▸ **PROBLEM DETAILS**
Each line that contains the word "ratio" is to be copied from the records below.

▸ **SOURCE DATA**
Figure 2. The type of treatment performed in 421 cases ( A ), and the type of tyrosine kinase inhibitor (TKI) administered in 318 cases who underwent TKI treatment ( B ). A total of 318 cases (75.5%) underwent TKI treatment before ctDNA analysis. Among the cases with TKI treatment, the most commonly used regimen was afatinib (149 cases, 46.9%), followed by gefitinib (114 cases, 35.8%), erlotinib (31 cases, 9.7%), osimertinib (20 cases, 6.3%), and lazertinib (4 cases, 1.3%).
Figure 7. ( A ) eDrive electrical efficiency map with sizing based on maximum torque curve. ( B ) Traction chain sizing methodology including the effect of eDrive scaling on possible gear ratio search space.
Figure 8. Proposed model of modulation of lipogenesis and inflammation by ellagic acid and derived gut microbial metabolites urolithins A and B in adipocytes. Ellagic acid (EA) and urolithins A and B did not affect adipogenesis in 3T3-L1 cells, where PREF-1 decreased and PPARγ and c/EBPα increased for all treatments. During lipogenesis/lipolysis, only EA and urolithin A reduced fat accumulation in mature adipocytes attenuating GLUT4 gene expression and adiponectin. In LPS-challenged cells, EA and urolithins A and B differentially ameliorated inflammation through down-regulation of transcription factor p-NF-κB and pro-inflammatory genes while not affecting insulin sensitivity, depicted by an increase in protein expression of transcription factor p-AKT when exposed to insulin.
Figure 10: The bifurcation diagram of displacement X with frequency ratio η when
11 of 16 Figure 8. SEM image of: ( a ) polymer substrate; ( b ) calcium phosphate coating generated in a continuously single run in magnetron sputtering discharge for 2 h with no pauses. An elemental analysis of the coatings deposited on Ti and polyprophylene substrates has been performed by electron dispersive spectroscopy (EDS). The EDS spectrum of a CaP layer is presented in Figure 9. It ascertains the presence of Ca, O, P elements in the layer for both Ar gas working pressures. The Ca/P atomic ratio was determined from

▸ **RESULT OF THE TASK**
Figure 7. ( A ) eDrive electrical efficiency map with sizing based on maximum torque curve. ( B ) Traction chain sizing methodology including the effect of eDrive scaling on possible gear ratio search space.
Figure 10: The bifurcation diagram of displacement X with frequency ratio η when
11 of 16 Figure 8. SEM image of: ( a ) polymer substrate; ( b ) calcium phosphate coating generated in a continuously single run in magnetron sputtering discharge for 2 h with no pauses. An elemental analysis of the coatings deposited on Ti and polyprophylene substrates has been performed by electron dispersive spectroscopy (EDS). The EDS spectrum of a CaP layer is presented in Figure 9. It ascertains the presence of Ca, O, P elements in the layer for both Ar gas working pressures. The Ca/P atomic ratio was determined from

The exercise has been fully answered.